El Ejército de Israel ejecutó este miércoles una nueva serie de bombardeos en el sur de Beirut, apuntando a lo que catalogó como “sedes terroristas” y “almacenes de armas” vinculados al partido-milicia chií Hezbolá. Hasta el momento, no se han reportado víctimas ni daños.
El Ejército israelí afirmó que su ofensiva continuará en respuesta a Hezbolá, que ha comenzado a operar bajo la influencia de Irán. En un comunicado, el ejército destacó su compromiso de proteger a los ciudadanos israelíes.
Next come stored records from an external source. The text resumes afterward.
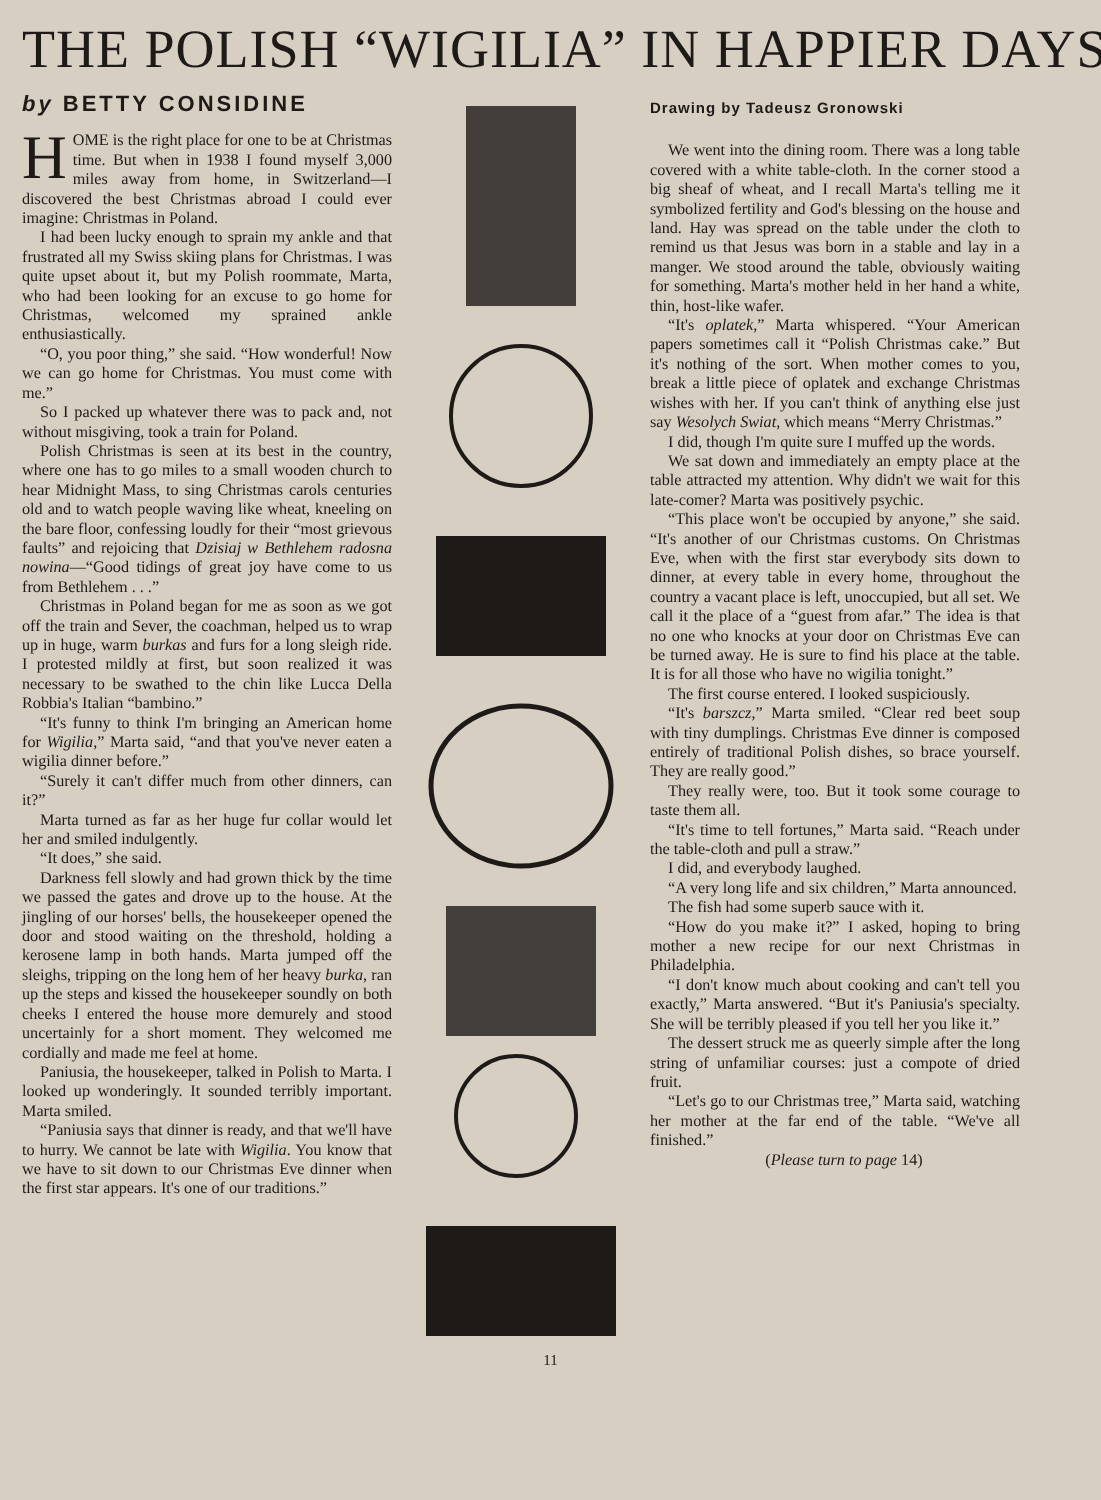THE POLISH “WIGILIA” IN HAPPIER DAYS
by BETTY CONSIDINE
HOME is the right place for one to be at Christmas time. But when in 1938 I found myself 3,000 miles away from home, in Switzerland—I discovered the best Christmas abroad I could ever imagine: Christmas in Poland.
I had been lucky enough to sprain my ankle and that frustrated all my Swiss skiing plans for Christmas. I was quite upset about it, but my Polish roommate, Marta, who had been looking for an excuse to go home for Christmas, welcomed my sprained ankle enthusiastically.
“O, you poor thing,” she said. “How wonderful! Now we can go home for Christmas. You must come with me.”
So I packed up whatever there was to pack and, not without misgiving, took a train for Poland.
Polish Christmas is seen at its best in the country, where one has to go miles to a small wooden church to hear Midnight Mass, to sing Christmas carols centuries old and to watch people waving like wheat, kneeling on the bare floor, confessing loudly for their “most grievous faults” and rejoicing that Dzisiaj w Bethlehem radosna nowina—“Good tidings of great joy have come to us from Bethlehem . . .”
Christmas in Poland began for me as soon as we got off the train and Sever, the coachman, helped us to wrap up in huge, warm burkas and furs for a long sleigh ride. I protested mildly at first, but soon realized it was necessary to be swathed to the chin like Lucca Della Robbia's Italian “bambino.”
“It's funny to think I'm bringing an American home for Wigilia,” Marta said, “and that you've never eaten a wigilia dinner before.”
“Surely it can't differ much from other dinners, can it?”
Marta turned as far as her huge fur collar would let her and smiled indulgently.
“It does,” she said.
Darkness fell slowly and had grown thick by the time we passed the gates and drove up to the house. At the jingling of our horses' bells, the housekeeper opened the door and stood waiting on the threshold, holding a kerosene lamp in both hands. Marta jumped off the sleighs, tripping on the long hem of her heavy burka, ran up the steps and kissed the housekeeper soundly on both cheeks I entered the house more demurely and stood uncertainly for a short moment. They welcomed me cordially and made me feel at home.
Paniusia, the housekeeper, talked in Polish to Marta. I looked up wonderingly. It sounded terribly important. Marta smiled.
“Paniusia says that dinner is ready, and that we'll have to hurry. We cannot be late with Wigilia. You know that we have to sit down to our Christmas Eve dinner when the first star appears. It's one of our traditions.”
Drawing by Tadeusz Gronowski
We went into the dining room. There was a long table covered with a white table-cloth. In the corner stood a big sheaf of wheat, and I recall Marta's telling me it symbolized fertility and God's blessing on the house and land. Hay was spread on the table under the cloth to remind us that Jesus was born in a stable and lay in a manger. We stood around the table, obviously waiting for something. Marta's mother held in her hand a white, thin, host-like wafer.
“It's oplatek,” Marta whispered. “Your American papers sometimes call it “Polish Christmas cake.” But it's nothing of the sort. When mother comes to you, break a little piece of oplatek and exchange Christmas wishes with her. If you can't think of anything else just say Wesolych Swiat, which means “Merry Christmas.”
I did, though I'm quite sure I muffed up the words.
We sat down and immediately an empty place at the table attracted my attention. Why didn't we wait for this late-comer? Marta was positively psychic.
“This place won't be occupied by anyone,” she said. “It's another of our Christmas customs. On Christmas Eve, when with the first star everybody sits down to dinner, at every table in every home, throughout the country a vacant place is left, unoccupied, but all set. We call it the place of a “guest from afar.” The idea is that no one who knocks at your door on Christmas Eve can be turned away. He is sure to find his place at the table. It is for all those who have no wigilia tonight.”
The first course entered. I looked suspiciously.
“It's barszcz,” Marta smiled. “Clear red beet soup with tiny dumplings. Christmas Eve dinner is composed entirely of traditional Polish dishes, so brace yourself. They are really good.”
They really were, too. But it took some courage to taste them all.
“It's time to tell fortunes,” Marta said. “Reach under the table-cloth and pull a straw.”
I did, and everybody laughed.
“A very long life and six children,” Marta announced.
The fish had some superb sauce with it.
“How do you make it?” I asked, hoping to bring mother a new recipe for our next Christmas in Philadelphia.
“I don't know much about cooking and can't tell you exactly,” Marta answered. “But it's Paniusia's specialty. She will be terribly pleased if you tell her you like it.”
The dessert struck me as queerly simple after the long string of unfamiliar courses: just a compote of dried fruit.
“Let's go to our Christmas tree,” Marta said, watching her mother at the far end of the table. “We've all finished.”
(Please turn to page 14)
11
Antes de los bombardeos, se llevaron a cabo medidas para mitigar daño a la población civil, incluyendo órdenes de evacuación en áreas del sur de Beirut, específicamente en Haret Hreik y Burj al Barajné. El portavoz del Ejército israelí, Avichai Adrai, instó a los residentes a abandonar inmediatamente la zona y dirigirse hacia el este por la autovía de Damasco.
Según la ONU, el número de desplazados en Líbano ha aumentado a cerca de 700.000 debido a los ataques y las órdenes de evacuación por parte de Israel. Las autoridades libanesas reportaron 570 muertos por la reciente ola de bombardeos, en respuesta a ataques con proyectiles lanzados por Hezbolá, en represalia por el asesinato del líder supremo de Irán, el ayatolá Alí Jamenei, en una ofensiva estadounidense e israelí en febrero.
A pesar del alto el fuego acordado en noviembre de 2024, Israel ha llevado a cabo múltiples bombardeos en Líbano bajo el argumento de actuar contra las actividades de Hezbolá, lo cual asegura que no infringe el acuerdo. Tanto el gobierno libanés como Hezbolá han expresado su crítica a estas acciones, que también han sido condenadas por organismos internacionales.
El alto el fuego estipulaba la retirada de las fuerzas tanto de Israel como de Hezbolá del sur de Líbano. Sin embargo, el Ejército israelí ha mantenido cinco puestos en el territorio libanés, lo que ha generado reclamos de Beirut y de Hezbolá por el cese de esta presencia militar.